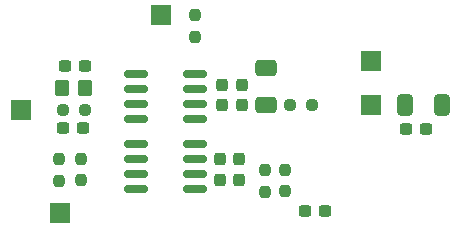
<source format=gbr>
%TF.GenerationSoftware,KiCad,Pcbnew,9.0.6*%
%TF.CreationDate,2025-12-21T15:01:31-05:00*%
%TF.ProjectId,olyntia,6f6c796e-7469-4612-9e6b-696361645f70,rev?*%
%TF.SameCoordinates,Original*%
%TF.FileFunction,Soldermask,Top*%
%TF.FilePolarity,Negative*%
%FSLAX46Y46*%
G04 Gerber Fmt 4.6, Leading zero omitted, Abs format (unit mm)*
G04 Created by KiCad (PCBNEW 9.0.6) date 2025-12-21 15:01:31*
%MOMM*%
%LPD*%
G01*
G04 APERTURE LIST*
G04 Aperture macros list*
%AMRoundRect*
0 Rectangle with rounded corners*
0 $1 Rounding radius*
0 $2 $3 $4 $5 $6 $7 $8 $9 X,Y pos of 4 corners*
0 Add a 4 corners polygon primitive as box body*
4,1,4,$2,$3,$4,$5,$6,$7,$8,$9,$2,$3,0*
0 Add four circle primitives for the rounded corners*
1,1,$1+$1,$2,$3*
1,1,$1+$1,$4,$5*
1,1,$1+$1,$6,$7*
1,1,$1+$1,$8,$9*
0 Add four rect primitives between the rounded corners*
20,1,$1+$1,$2,$3,$4,$5,0*
20,1,$1+$1,$4,$5,$6,$7,0*
20,1,$1+$1,$6,$7,$8,$9,0*
20,1,$1+$1,$8,$9,$2,$3,0*%
G04 Aperture macros list end*
%ADD10RoundRect,0.237500X-0.237500X0.300000X-0.237500X-0.300000X0.237500X-0.300000X0.237500X0.300000X0*%
%ADD11RoundRect,0.237500X0.237500X-0.300000X0.237500X0.300000X-0.237500X0.300000X-0.237500X-0.300000X0*%
%ADD12R,1.700000X1.700000*%
%ADD13RoundRect,0.250000X-0.412500X-0.650000X0.412500X-0.650000X0.412500X0.650000X-0.412500X0.650000X0*%
%ADD14RoundRect,0.237500X0.237500X-0.250000X0.237500X0.250000X-0.237500X0.250000X-0.237500X-0.250000X0*%
%ADD15RoundRect,0.150000X-0.825000X-0.150000X0.825000X-0.150000X0.825000X0.150000X-0.825000X0.150000X0*%
%ADD16RoundRect,0.237500X0.300000X0.237500X-0.300000X0.237500X-0.300000X-0.237500X0.300000X-0.237500X0*%
%ADD17RoundRect,0.237500X-0.300000X-0.237500X0.300000X-0.237500X0.300000X0.237500X-0.300000X0.237500X0*%
%ADD18RoundRect,0.237500X-0.237500X0.250000X-0.237500X-0.250000X0.237500X-0.250000X0.237500X0.250000X0*%
%ADD19RoundRect,0.237500X0.250000X0.237500X-0.250000X0.237500X-0.250000X-0.237500X0.250000X-0.237500X0*%
%ADD20RoundRect,0.237500X-0.250000X-0.237500X0.250000X-0.237500X0.250000X0.237500X-0.250000X0.237500X0*%
%ADD21RoundRect,0.250000X0.350000X0.450000X-0.350000X0.450000X-0.350000X-0.450000X0.350000X-0.450000X0*%
%ADD22RoundRect,0.250000X0.650000X-0.412500X0.650000X0.412500X-0.650000X0.412500X-0.650000X-0.412500X0*%
G04 APERTURE END LIST*
D10*
%TO.C,C9*%
X86200000Y-109400000D03*
X86200000Y-111125000D03*
%TD*%
D11*
%TO.C,C10*%
X84810600Y-104800400D03*
X84810600Y-103075400D03*
%TD*%
D12*
%TO.C,ADC1*%
X67763000Y-105237000D03*
%TD*%
D13*
%TO.C,C6*%
X100314466Y-104825800D03*
X103439466Y-104825800D03*
%TD*%
D12*
%TO.C,GND*%
X97409000Y-101066600D03*
%TD*%
D14*
%TO.C,R5*%
X71018400Y-111226600D03*
X71018400Y-109401600D03*
%TD*%
D11*
%TO.C,C4*%
X86487000Y-104800400D03*
X86487000Y-103075400D03*
%TD*%
D14*
%TO.C,R6*%
X88442800Y-112141000D03*
X88442800Y-110316000D03*
%TD*%
D15*
%TO.C,U2*%
X77525000Y-108093700D03*
X77525000Y-109363700D03*
X77525000Y-110633700D03*
X77525000Y-111903700D03*
X82475000Y-111903700D03*
X82475000Y-110633700D03*
X82475000Y-109363700D03*
X82475000Y-108093700D03*
%TD*%
D16*
%TO.C,C1*%
X73200000Y-101500000D03*
X71475000Y-101500000D03*
%TD*%
D12*
%TO.C,+5V_IN*%
X97409000Y-104825800D03*
%TD*%
D15*
%TO.C,U1*%
X77525000Y-102210900D03*
X77525000Y-103480900D03*
X77525000Y-104750900D03*
X77525000Y-106020900D03*
X82475000Y-106020900D03*
X82475000Y-104750900D03*
X82475000Y-103480900D03*
X82475000Y-102210900D03*
%TD*%
D17*
%TO.C,C3*%
X71293600Y-106750800D03*
X73018600Y-106750800D03*
%TD*%
D12*
%TO.C,RE*%
X71043800Y-113995200D03*
%TD*%
%TO.C,WE*%
X79625000Y-97200000D03*
%TD*%
D18*
%TO.C,R4*%
X72821800Y-109376200D03*
X72821800Y-111201200D03*
%TD*%
D17*
%TO.C,C7*%
X100317524Y-106858068D03*
X102042524Y-106858068D03*
%TD*%
D19*
%TO.C,R8*%
X92376000Y-104825800D03*
X90551000Y-104825800D03*
%TD*%
D14*
%TO.C,R1*%
X82475821Y-99025000D03*
X82475821Y-97200000D03*
%TD*%
D17*
%TO.C,C5*%
X91800000Y-113800000D03*
X93525000Y-113800000D03*
%TD*%
D20*
%TO.C,R2*%
X71318000Y-105200000D03*
X73143000Y-105200000D03*
%TD*%
D21*
%TO.C,R3*%
X73200000Y-103400000D03*
X71200000Y-103400000D03*
%TD*%
D10*
%TO.C,C8*%
X84600000Y-109400000D03*
X84600000Y-111125000D03*
%TD*%
D18*
%TO.C,R7*%
X90087500Y-110287500D03*
X90087500Y-112112500D03*
%TD*%
D22*
%TO.C,C2*%
X88493600Y-104800400D03*
X88493600Y-101675400D03*
%TD*%
M02*

</source>
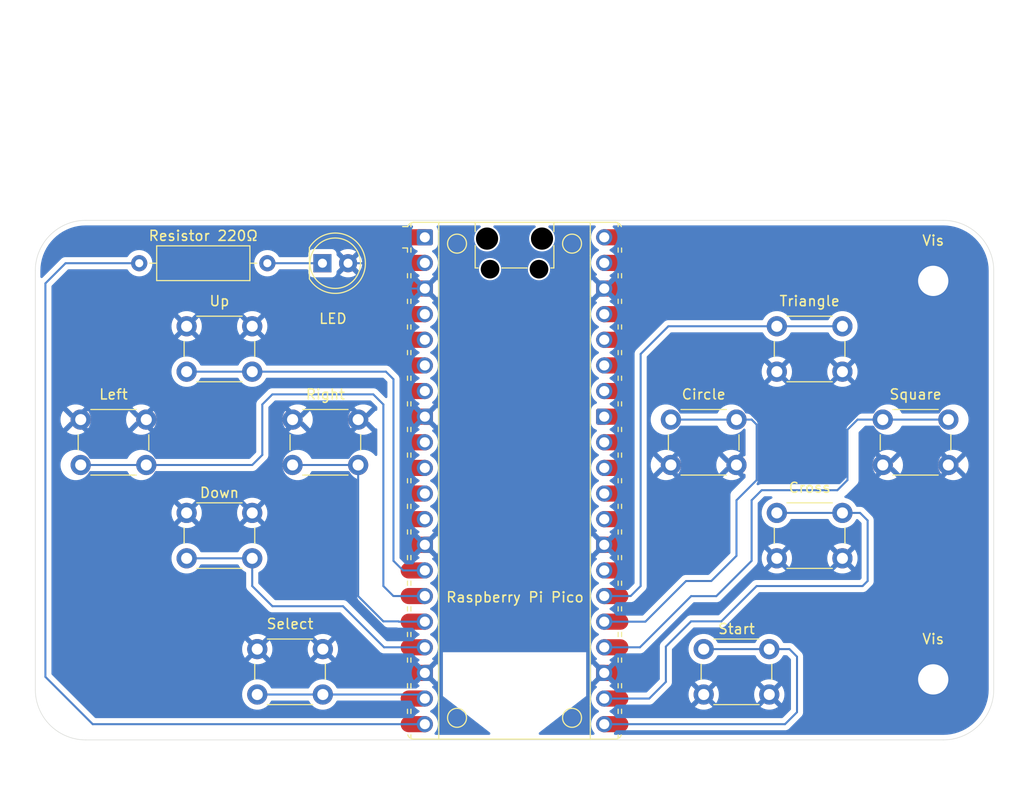
<source format=kicad_pcb>
(kicad_pcb
	(version 20240108)
	(generator "pcbnew")
	(generator_version "8.0")
	(general
		(thickness 1.6)
		(legacy_teardrops no)
	)
	(paper "A4")
	(title_block
		(title "Manette")
		(date "2025-03-07")
		(rev "0")
		(company "ICE Efrei")
		(comment 1 "designée pour l'ILab")
	)
	(layers
		(0 "F.Cu" signal)
		(31 "B.Cu" signal)
		(32 "B.Adhes" user "B.Adhesive")
		(33 "F.Adhes" user "F.Adhesive")
		(34 "B.Paste" user)
		(35 "F.Paste" user)
		(36 "B.SilkS" user "B.Silkscreen")
		(37 "F.SilkS" user "F.Silkscreen")
		(38 "B.Mask" user)
		(39 "F.Mask" user)
		(41 "Cmts.User" user "User.Comments")
		(44 "Edge.Cuts" user)
		(45 "Margin" user)
		(46 "B.CrtYd" user "B.Courtyard")
		(47 "F.CrtYd" user "F.Courtyard")
		(48 "B.Fab" user)
		(49 "F.Fab" user)
	)
	(setup
		(stackup
			(layer "F.SilkS"
				(type "Top Silk Screen")
			)
			(layer "F.Paste"
				(type "Top Solder Paste")
			)
			(layer "F.Mask"
				(type "Top Solder Mask")
				(thickness 0.01)
			)
			(layer "F.Cu"
				(type "copper")
				(thickness 0.035)
			)
			(layer "dielectric 1"
				(type "core")
				(thickness 1.51)
				(material "FR4")
				(epsilon_r 4.5)
				(loss_tangent 0.02)
			)
			(layer "B.Cu"
				(type "copper")
				(thickness 0.035)
			)
			(layer "B.Mask"
				(type "Bottom Solder Mask")
				(thickness 0.01)
			)
			(layer "B.Paste"
				(type "Bottom Solder Paste")
			)
			(layer "B.SilkS"
				(type "Bottom Silk Screen")
			)
			(copper_finish "None")
			(dielectric_constraints no)
		)
		(pad_to_mask_clearance 0)
		(allow_soldermask_bridges_in_footprints no)
		(pcbplotparams
			(layerselection 0x00010fc_ffffffff)
			(plot_on_all_layers_selection 0x0000000_00000000)
			(disableapertmacros no)
			(usegerberextensions no)
			(usegerberattributes yes)
			(usegerberadvancedattributes yes)
			(creategerberjobfile yes)
			(dashed_line_dash_ratio 12.000000)
			(dashed_line_gap_ratio 3.000000)
			(svgprecision 4)
			(plotframeref no)
			(viasonmask no)
			(mode 1)
			(useauxorigin no)
			(hpglpennumber 1)
			(hpglpenspeed 20)
			(hpglpendiameter 15.000000)
			(pdf_front_fp_property_popups yes)
			(pdf_back_fp_property_popups yes)
			(dxfpolygonmode yes)
			(dxfimperialunits yes)
			(dxfusepcbnewfont yes)
			(psnegative no)
			(psa4output no)
			(plotreference yes)
			(plotvalue yes)
			(plotfptext yes)
			(plotinvisibletext no)
			(sketchpadsonfab no)
			(subtractmaskfromsilk no)
			(outputformat 1)
			(mirror no)
			(drillshape 1)
			(scaleselection 1)
			(outputdirectory "")
		)
	)
	(net 0 "")
	(net 1 "unconnected-(A1-RUN-Pad30)")
	(net 2 "unconnected-(A1-GPIO26_ADC0-Pad31)")
	(net 3 "unconnected-(A1-VBUS-Pad40)")
	(net 4 "unconnected-(A1-RUN-Pad30)_1")
	(net 5 "unconnected-(A1-GPIO8-Pad11)")
	(net 6 "unconnected-(A1-VSYS-Pad39)")
	(net 7 "unconnected-(A1-GPIO5-Pad7)")
	(net 8 "Net-(A1-GPIO19)")
	(net 9 "unconnected-(A1-GPIO7-Pad10)")
	(net 10 "Net-(A1-GPIO16)")
	(net 11 "Net-(A1-GPIO11)")
	(net 12 "GND")
	(net 13 "Net-(A1-GPIO13)")
	(net 14 "unconnected-(A1-GPIO0-Pad1)")
	(net 15 "Net-(A1-GPIO18)")
	(net 16 "unconnected-(A1-GPIO9-Pad12)")
	(net 17 "unconnected-(A1-GPIO6-Pad9)")
	(net 18 "unconnected-(A1-GPIO27_ADC1-Pad32)")
	(net 19 "unconnected-(A1-3V3-Pad36)")
	(net 20 "unconnected-(A1-GPIO21-Pad27)")
	(net 21 "Net-(A1-GPIO14)")
	(net 22 "unconnected-(A1-GPIO26_ADC0-Pad31)_1")
	(net 23 "Net-(A1-GPIO20)")
	(net 24 "unconnected-(A1-GPIO28_ADC2-Pad34)")
	(net 25 "unconnected-(A1-GPIO2-Pad4)")
	(net 26 "unconnected-(A1-3V3-Pad36)_1")
	(net 27 "unconnected-(A1-VSYS-Pad39)_1")
	(net 28 "Net-(A1-GPIO12)")
	(net 29 "Net-(A1-GPIO10)")
	(net 30 "unconnected-(A1-GPIO27_ADC1-Pad32)_1")
	(net 31 "unconnected-(A1-GPIO22-Pad29)")
	(net 32 "unconnected-(A1-AGND-Pad33)")
	(net 33 "unconnected-(A1-GPIO3-Pad5)")
	(net 34 "unconnected-(A1-GPIO6-Pad9)_1")
	(net 35 "unconnected-(A1-GPIO8-Pad11)_1")
	(net 36 "unconnected-(A1-GPIO4-Pad6)")
	(net 37 "unconnected-(A1-GPIO5-Pad7)_1")
	(net 38 "Net-(A1-GPIO17)")
	(net 39 "unconnected-(A1-AGND-Pad33)_1")
	(net 40 "unconnected-(A1-GPIO1-Pad2)")
	(net 41 "unconnected-(A1-GPIO9-Pad12)_1")
	(net 42 "unconnected-(A1-GPIO4-Pad6)_1")
	(net 43 "unconnected-(A1-3V3_EN-Pad37)")
	(net 44 "unconnected-(A1-GPIO21-Pad27)_1")
	(net 45 "unconnected-(A1-ADC_VREF-Pad35)")
	(net 46 "Net-(A1-GPIO15)")
	(net 47 "unconnected-(A1-GPIO0-Pad1)_1")
	(net 48 "unconnected-(A1-GPIO3-Pad5)_1")
	(net 49 "unconnected-(A1-GPIO7-Pad10)_1")
	(net 50 "unconnected-(A1-VBUS-Pad40)_1")
	(net 51 "unconnected-(A1-GPIO2-Pad4)_1")
	(net 52 "unconnected-(A1-GPIO28_ADC2-Pad34)_1")
	(net 53 "unconnected-(A1-GPIO1-Pad2)_1")
	(net 54 "unconnected-(A1-ADC_VREF-Pad35)_1")
	(net 55 "unconnected-(A1-GPIO22-Pad29)_1")
	(net 56 "unconnected-(A1-3V3_EN-Pad37)_1")
	(net 57 "Net-(D1-K)")
	(footprint "MountingHole:MountingHole_3mm" (layer "F.Cu") (at 191.5 124.5))
	(footprint "Button_Switch_THT:SW_PUSH_6mm_H4.3mm" (layer "F.Cu") (at 165.5 98.75))
	(footprint "Button_Switch_THT:SW_PUSH_6mm_H4.3mm" (layer "F.Cu") (at 176 89.5))
	(footprint "Button_Switch_THT:SW_PUSH_6mm_H4.3mm" (layer "F.Cu") (at 117.5 89.5))
	(footprint "MountingHole:MountingHole_3mm" (layer "F.Cu") (at 191.5 85))
	(footprint "Button_Switch_THT:SW_PUSH_6mm_H4.3mm" (layer "F.Cu") (at 124.5 121.5))
	(footprint "Module_RaspberryPi_Pico:RaspberryPi_Pico_Common" (layer "F.Cu") (at 150 104.81))
	(footprint "Button_Switch_THT:SW_PUSH_6mm_H4.3mm" (layer "F.Cu") (at 186.5 98.75))
	(footprint "Button_Switch_THT:SW_PUSH_6mm_H4.3mm" (layer "F.Cu") (at 176 108))
	(footprint "Button_Switch_THT:SW_PUSH_6mm_H4.3mm" (layer "F.Cu") (at 107 98.75))
	(footprint "Button_Switch_THT:SW_PUSH_6mm_H4.3mm" (layer "F.Cu") (at 128 98.75))
	(footprint "Resistor_THT:R_Axial_DIN0309_L9.0mm_D3.2mm_P12.70mm_Horizontal" (layer "F.Cu") (at 112.8 83.25))
	(footprint "Button_Switch_THT:SW_PUSH_6mm_H4.3mm" (layer "F.Cu") (at 117.5 108))
	(footprint "Button_Switch_THT:SW_PUSH_6mm_H4.3mm" (layer "F.Cu") (at 168.75 121.5))
	(footprint "LED_THT:LED_D5.0mm"
		(layer "F.Cu")
		(uuid "e70c8672-1e48-4729-8ca9-1b55c714c6b9")
		(at 130.96 83.25)
		(descr "LED, diameter 5.0mm, 2 pins, http://cdn-reichelt.de/documents/datenblatt/A500/LL-504BC2E-009.pdf, generated by kicad-footprint-generator")
		(tags "LED")
		(property "Reference" "LED"
			(at 1.04 5.5 0)
			(layer "F.SilkS")
			(uuid "488d4814-4c89-4d31-ac15-cf3b30c2ec64")
			(effects
				(font
					(size 1 1)
					(thickness 0.15)
				)
			)
		)
		(property "Value" "Blue"
			(at 1.27 3.96 0)
			(layer "F.Fab")
			(uuid "6ca2d246-3890-4bf6-8160-34dc5491ceb9")
			(effects
				(font
					(size 1 1)
					(thickness 0.15)
				)
			)
		)
		(property "Footprint" "LED_THT:LED_D5.0mm"
			(at 0 0 0)
			(layer "F.Fab")
			(hide yes)
			(uuid "f3bb126e-80f3-450a-93ce-98515ea3c899")
			(effects
				(font
					(size 1.27 1.27)
					(thickness 0.15)
				)
			)
		)
		(property "Datasheet" ""
			(at 0 0 0)
			(layer "F.Fab")
			(hide yes)
			(uuid "9ef2877c-cb47-49b4-aa62-f2a9a97b2edb")
			(effects
				(font
					(size 1.27 1.
... [180731 chars truncated]
</source>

★ ★ ★

- Directions: The lines to copy are those in the listing that contain the word "uuid".

- Written response:
		(uuid "e70c8672-1e48-4729-8ca9-1b55c714c6b9")
			(uuid "488d4814-4c89-4d31-ac15-cf3b30c2ec64")
			(uuid "6ca2d246-3890-4bf6-8160-34dc5491ceb9")
			(uuid "f3bb126e-80f3-450a-93ce-98515ea3c899")
			(uuid "9ef2877c-cb47-49b4-aa62-f2a9a97b2edb")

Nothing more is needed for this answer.